The sophisticated argument against this move is that it legitimises Islamabad’s claims that India is sponsoring insurgents in Balochistan.

india Updated: Jul 23, 2009 22:16 IST

It is curious how nothing has exercised the Indian foreign policy establishment the past few weeks more than the single line on Balochistan in the Indo-Pakistan joint statement issued at Sharm el -Sheikh. This is less about the substance of the line than a combination of two factors. One, while the two countries are moving on different trajectories, the fact remains that relations with Pakistan are still a matter of great public sensitivity. After all, with no other country is an error of diplomacy more likely to result in the spilling of Indian blood and a huge economic cost. Two, the Manmohan Singh government has opened itself to criticism by allowing diplomacy to move off the beaten track — and then failing to provide any explanation as to motives or expectations.
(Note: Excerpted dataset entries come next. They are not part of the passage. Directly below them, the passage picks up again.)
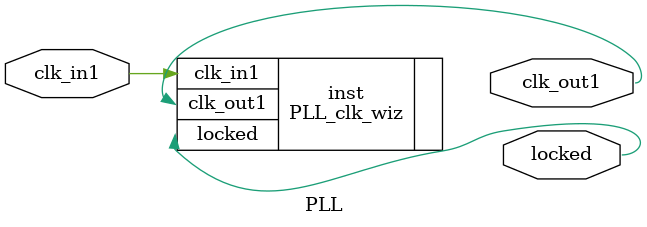
<source format=v>


`timescale 1ps/1ps

(* CORE_GENERATION_INFO = "PLL,clk_wiz_v6_0_4_0_0,{component_name=PLL,use_phase_alignment=true,use_min_o_jitter=false,use_max_i_jitter=false,use_dyn_phase_shift=false,use_inclk_switchover=false,use_dyn_reconfig=false,enable_axi=0,feedback_source=FDBK_AUTO,PRIMITIVE=PLL,num_out_clk=1,clkin1_period=10.000,clkin2_period=10.000,use_power_down=false,use_reset=false,use_locked=true,use_inclk_stopped=false,feedback_type=SINGLE,CLOCK_MGR_TYPE=NA,manual_override=false}" *)

module PLL 
 (
  // Clock out ports
  output        clk_out1,
  // Status and control signals
  output        locked,
 // Clock in ports
  input         clk_in1
 );

  PLL_clk_wiz inst
  (
  // Clock out ports  
  .clk_out1(clk_out1),
  // Status and control signals               
  .locked(locked),
 // Clock in ports
  .clk_in1(clk_in1)
  );

endmodule

</source>
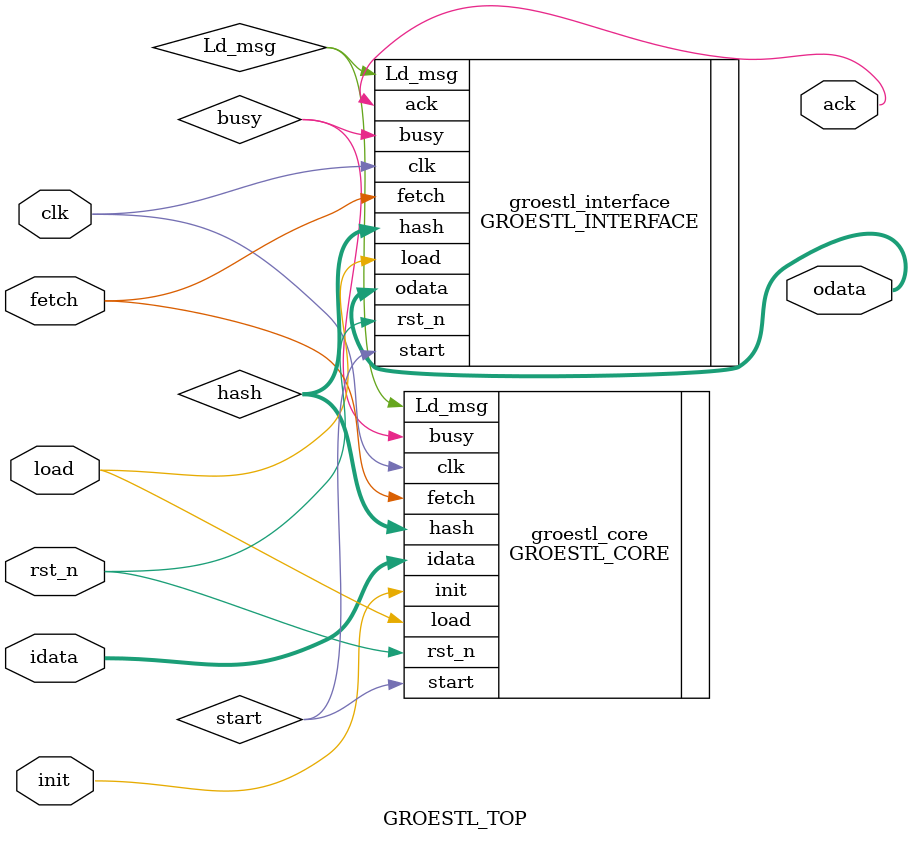
<source format=v>
module GROESTL_TOP(
                  clk, 
                  rst_n,
                  init, 
                  load, 
                  fetch,
                  idata, 
                  odata,
                  ack);

input         clk;
input         rst_n;
input         init;
input         load;
input         fetch;
input  [15:0] idata;
output        ack;
output [15:0] odata;

wire [255:0] hash;
wire         Ld_msg;
wire         busy;
wire         start;

GROESTL_INTERFACE groestl_interface(
                                    .clk(clk), 
                                    .rst_n(rst_n),
                                    .load(load), 
                                    .fetch(fetch),
                                    .odata(odata),
                                    .busy(busy), 
                                    .start(start), 
                                    .ack(ack), 
                                    .Ld_msg(Ld_msg),
                                    .hash(hash));

GROESTL_CORE groestl_core(
                         .clk(clk), 
                         .rst_n(rst_n),
                         .init(init), 
                         .busy(busy), 
                         .Ld_msg(Ld_msg), 
                         .idata(idata), 
                         .hash(hash), 
                         .fetch(fetch), 
                         .load(load),
                         .start(start));

endmodule



</source>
Nothing is more telling than how tongue-tied Congress members become when asked to explain the Baloch enigma.

The sophisticated argument against this move is that it legitimises Islamabad’s claims that India is sponsoring insurgents in Balochistan. This puts at risk the moral high ground India now occupies on Kashmir. It has taken years for India to persuade the rest of the world that Pakistan is the “epicentre of global terrorism.” If Baloch terror is pinned on New Delhi, then the world will see Kashmir as part of a tit-for-tat exercise between two countries rather than proxy aggression done in alliance with international terrorism. The counter-argument, of course, is that India’s hands are clean in Balochistan. If Islamabad’s declares a bomb blast in Quetta is India’s handiwork, New Delhi should call for an international inquiry and watch Pakistan squirm. The skeletons that line Pakistan’s Baloch closet will be exposed.
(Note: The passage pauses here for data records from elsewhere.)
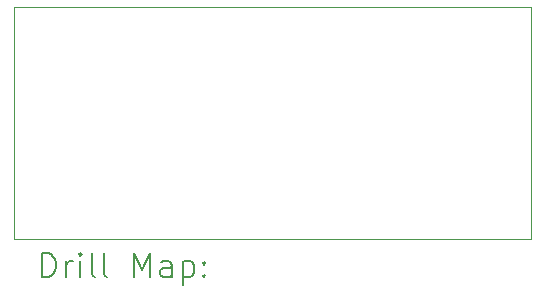
<source format=gbr>
%TF.GenerationSoftware,KiCad,Pcbnew,7.0.2*%
%TF.CreationDate,2023-08-02T20:43:25-05:00*%
%TF.ProjectId,Session6,53657373-696f-46e3-962e-6b696361645f,rev?*%
%TF.SameCoordinates,Original*%
%TF.FileFunction,Drillmap*%
%TF.FilePolarity,Positive*%
%FSLAX45Y45*%
G04 Gerber Fmt 4.5, Leading zero omitted, Abs format (unit mm)*
G04 Created by KiCad (PCBNEW 7.0.2) date 2023-08-02 20:43:25*
%MOMM*%
%LPD*%
G01*
G04 APERTURE LIST*
%ADD10C,0.100000*%
%ADD11C,0.200000*%
G04 APERTURE END LIST*
D10*
X9652000Y-6858000D02*
X14033500Y-6858000D01*
X14033500Y-8826500D01*
X9652000Y-8826500D01*
X9652000Y-6858000D01*
D11*
X9894619Y-9144024D02*
X9894619Y-8944024D01*
X9894619Y-8944024D02*
X9942238Y-8944024D01*
X9942238Y-8944024D02*
X9970810Y-8953548D01*
X9970810Y-8953548D02*
X9989857Y-8972595D01*
X9989857Y-8972595D02*
X9999381Y-8991643D01*
X9999381Y-8991643D02*
X10008905Y-9029738D01*
X10008905Y-9029738D02*
X10008905Y-9058310D01*
X10008905Y-9058310D02*
X9999381Y-9096405D01*
X9999381Y-9096405D02*
X9989857Y-9115452D01*
X9989857Y-9115452D02*
X9970810Y-9134500D01*
X9970810Y-9134500D02*
X9942238Y-9144024D01*
X9942238Y-9144024D02*
X9894619Y-9144024D01*
X10094619Y-9144024D02*
X10094619Y-9010690D01*
X10094619Y-9048786D02*
X10104143Y-9029738D01*
X10104143Y-9029738D02*
X10113667Y-9020214D01*
X10113667Y-9020214D02*
X10132714Y-9010690D01*
X10132714Y-9010690D02*
X10151762Y-9010690D01*
X10218429Y-9144024D02*
X10218429Y-9010690D01*
X10218429Y-8944024D02*
X10208905Y-8953548D01*
X10208905Y-8953548D02*
X10218429Y-8963071D01*
X10218429Y-8963071D02*
X10227952Y-8953548D01*
X10227952Y-8953548D02*
X10218429Y-8944024D01*
X10218429Y-8944024D02*
X10218429Y-8963071D01*
X10342238Y-9144024D02*
X10323190Y-9134500D01*
X10323190Y-9134500D02*
X10313667Y-9115452D01*
X10313667Y-9115452D02*
X10313667Y-8944024D01*
X10447000Y-9144024D02*
X10427952Y-9134500D01*
X10427952Y-9134500D02*
X10418429Y-9115452D01*
X10418429Y-9115452D02*
X10418429Y-8944024D01*
X10675571Y-9144024D02*
X10675571Y-8944024D01*
X10675571Y-8944024D02*
X10742238Y-9086881D01*
X10742238Y-9086881D02*
X10808905Y-8944024D01*
X10808905Y-8944024D02*
X10808905Y-9144024D01*
X10989857Y-9144024D02*
X10989857Y-9039262D01*
X10989857Y-9039262D02*
X10980333Y-9020214D01*
X10980333Y-9020214D02*
X10961286Y-9010690D01*
X10961286Y-9010690D02*
X10923190Y-9010690D01*
X10923190Y-9010690D02*
X10904143Y-9020214D01*
X10989857Y-9134500D02*
X10970810Y-9144024D01*
X10970810Y-9144024D02*
X10923190Y-9144024D01*
X10923190Y-9144024D02*
X10904143Y-9134500D01*
X10904143Y-9134500D02*
X10894619Y-9115452D01*
X10894619Y-9115452D02*
X10894619Y-9096405D01*
X10894619Y-9096405D02*
X10904143Y-9077357D01*
X10904143Y-9077357D02*
X10923190Y-9067833D01*
X10923190Y-9067833D02*
X10970810Y-9067833D01*
X10970810Y-9067833D02*
X10989857Y-9058310D01*
X11085095Y-9010690D02*
X11085095Y-9210690D01*
X11085095Y-9020214D02*
X11104143Y-9010690D01*
X11104143Y-9010690D02*
X11142238Y-9010690D01*
X11142238Y-9010690D02*
X11161286Y-9020214D01*
X11161286Y-9020214D02*
X11170810Y-9029738D01*
X11170810Y-9029738D02*
X11180333Y-9048786D01*
X11180333Y-9048786D02*
X11180333Y-9105929D01*
X11180333Y-9105929D02*
X11170810Y-9124976D01*
X11170810Y-9124976D02*
X11161286Y-9134500D01*
X11161286Y-9134500D02*
X11142238Y-9144024D01*
X11142238Y-9144024D02*
X11104143Y-9144024D01*
X11104143Y-9144024D02*
X11085095Y-9134500D01*
X11266048Y-9124976D02*
X11275571Y-9134500D01*
X11275571Y-9134500D02*
X11266048Y-9144024D01*
X11266048Y-9144024D02*
X11256524Y-9134500D01*
X11256524Y-9134500D02*
X11266048Y-9124976D01*
X11266048Y-9124976D02*
X11266048Y-9144024D01*
X11266048Y-9020214D02*
X11275571Y-9029738D01*
X11275571Y-9029738D02*
X11266048Y-9039262D01*
X11266048Y-9039262D02*
X11256524Y-9029738D01*
X11256524Y-9029738D02*
X11266048Y-9020214D01*
X11266048Y-9020214D02*
X11266048Y-9039262D01*
M02*

</source>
Ultimately, these arguments are academic. What really matters is the country’s foreign policy process. Prime Minister Singh himself has said the primary barrier to India’s rise is the instability of its neighbourhood — and clearly this refers mainly to Pakistan. This alone is sufficient reason for the government to take its own party and its people into confidence. Either “Balochistan” is a cavalier, throwaway line or it indicates a new policy path in India’s handling of the Pakistan problem. Either way an explanation is needed.